A statement issued Friday by the Lansing-based Michigan Nurses Association clearly describes the stressful conditions Michigan nurses are facing during the COVID-19 pandemic.
“Nurses are exhausted. Many hospitals are close to 100 per cent capacity. RNs around the state are being put in the impossible situation of having to decide which patient to attend to. Nurses are working up to 18 hours at a time, often without breaks,” wrote Jamie Brown, a Kalamazoo registered nurse and Michigan Nurses Association president in a release.
The MNA is urging the public to do its part in the struggle to contain COVID-19 by staying at home, wearing masks and to get vaccinated when able.
“We are barely able to keep our heads above water. We are in crisis. We need our communities help,” the release states.
The MNA is criticizing Michigan business leaders, stating executives brought forward proposals to remove guarantees of personal protective equipment (PPE) for nurses and other healthcare workers, remove masks in restaurants, encouraging in-person work for employees who could work from home and lessen physical distancing requirements in workplaces.

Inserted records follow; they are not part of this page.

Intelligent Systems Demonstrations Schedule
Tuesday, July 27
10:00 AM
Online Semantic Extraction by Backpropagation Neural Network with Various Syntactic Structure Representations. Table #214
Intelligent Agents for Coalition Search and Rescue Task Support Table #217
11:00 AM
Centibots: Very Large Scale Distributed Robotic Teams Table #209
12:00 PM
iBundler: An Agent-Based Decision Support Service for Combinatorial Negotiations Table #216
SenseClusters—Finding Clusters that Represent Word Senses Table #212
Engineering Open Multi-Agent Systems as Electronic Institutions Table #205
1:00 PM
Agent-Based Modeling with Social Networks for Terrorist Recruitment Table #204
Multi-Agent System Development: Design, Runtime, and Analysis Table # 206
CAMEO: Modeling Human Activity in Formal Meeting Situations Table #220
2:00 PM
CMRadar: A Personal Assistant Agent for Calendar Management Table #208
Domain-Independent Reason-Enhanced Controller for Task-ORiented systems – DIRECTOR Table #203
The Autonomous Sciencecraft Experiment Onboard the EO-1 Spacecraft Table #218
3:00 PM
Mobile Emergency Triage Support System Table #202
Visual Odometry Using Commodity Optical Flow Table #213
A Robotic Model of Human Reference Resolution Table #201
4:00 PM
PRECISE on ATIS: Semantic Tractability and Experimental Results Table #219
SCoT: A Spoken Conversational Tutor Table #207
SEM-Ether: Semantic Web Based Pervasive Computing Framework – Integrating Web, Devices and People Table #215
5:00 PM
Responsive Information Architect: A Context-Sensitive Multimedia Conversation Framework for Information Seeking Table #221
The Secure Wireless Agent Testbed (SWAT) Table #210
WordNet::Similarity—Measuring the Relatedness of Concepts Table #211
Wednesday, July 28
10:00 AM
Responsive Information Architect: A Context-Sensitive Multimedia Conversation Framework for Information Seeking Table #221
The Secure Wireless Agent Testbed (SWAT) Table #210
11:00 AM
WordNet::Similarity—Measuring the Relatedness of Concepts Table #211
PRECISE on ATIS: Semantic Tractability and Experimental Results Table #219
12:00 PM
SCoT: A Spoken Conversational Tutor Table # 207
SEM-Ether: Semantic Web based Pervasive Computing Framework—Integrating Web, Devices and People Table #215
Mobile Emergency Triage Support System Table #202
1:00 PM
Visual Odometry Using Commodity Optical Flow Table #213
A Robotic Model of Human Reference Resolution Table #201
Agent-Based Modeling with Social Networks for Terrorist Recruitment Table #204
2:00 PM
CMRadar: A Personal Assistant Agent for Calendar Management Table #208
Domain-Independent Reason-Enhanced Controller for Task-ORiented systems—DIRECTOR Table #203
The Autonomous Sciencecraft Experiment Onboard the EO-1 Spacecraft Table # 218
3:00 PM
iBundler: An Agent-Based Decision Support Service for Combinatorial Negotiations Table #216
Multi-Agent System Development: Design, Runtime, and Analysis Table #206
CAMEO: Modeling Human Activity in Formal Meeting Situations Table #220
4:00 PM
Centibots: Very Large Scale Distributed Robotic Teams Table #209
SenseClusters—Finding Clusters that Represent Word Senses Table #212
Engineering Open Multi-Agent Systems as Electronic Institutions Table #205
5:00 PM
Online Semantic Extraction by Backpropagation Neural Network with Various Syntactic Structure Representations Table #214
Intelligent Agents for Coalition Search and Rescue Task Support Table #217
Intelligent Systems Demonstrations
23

The Michigan Chamber of Commerce, in a statement of its own issued Wednesday, questioned the Michigan Occupational Safety and Health Administration (MIOSHA) Advisory Committee (which is separate from, but related, to Michigan Governor Gretchen Whitmer’s ‘Return-to-Office Workgroup’) for planning to move forward “with extending overly-restrictive COVID-19 workplace rules on a permanent basis.”
"Michigan businesses cannot be handcuffed permanently and compete effectively in the global economy," said Dave Worthams of the Michigan Manufacturers Association.
In response, the Michigan Nurses Association says “these proposals (from Michigan businesses) are dangerously irresponsible and could cost lives.”
In a bi-weekly update April 13, the Chippewa County Health Department (CCHD), which includes Sault, Mich. and the state’s Eastern Upper Peninsula, showed 2,216 cumulative cases of COVID-19 (946 confirmed, 1,270 probable), 1,778 recoveries, 31 cumulative deaths and six hospitalized cases.
By comparison, Algoma Public Health (APH), as of 2:30 p.m. Friday, April 16, reports 288 confirmed COVID cases since the pandemic began, 41 active cases, one hospitalized case, 247 recoveries and four cumulative deaths.
122,708 COVID tests have been performed by APH.
This comes as Premier Doug Ford was expected to announce further provincewide COVID restrictions Friday afternoon.
South of the border, the Michigan Nurses Association states “if anything, we need more protective measures, not less.”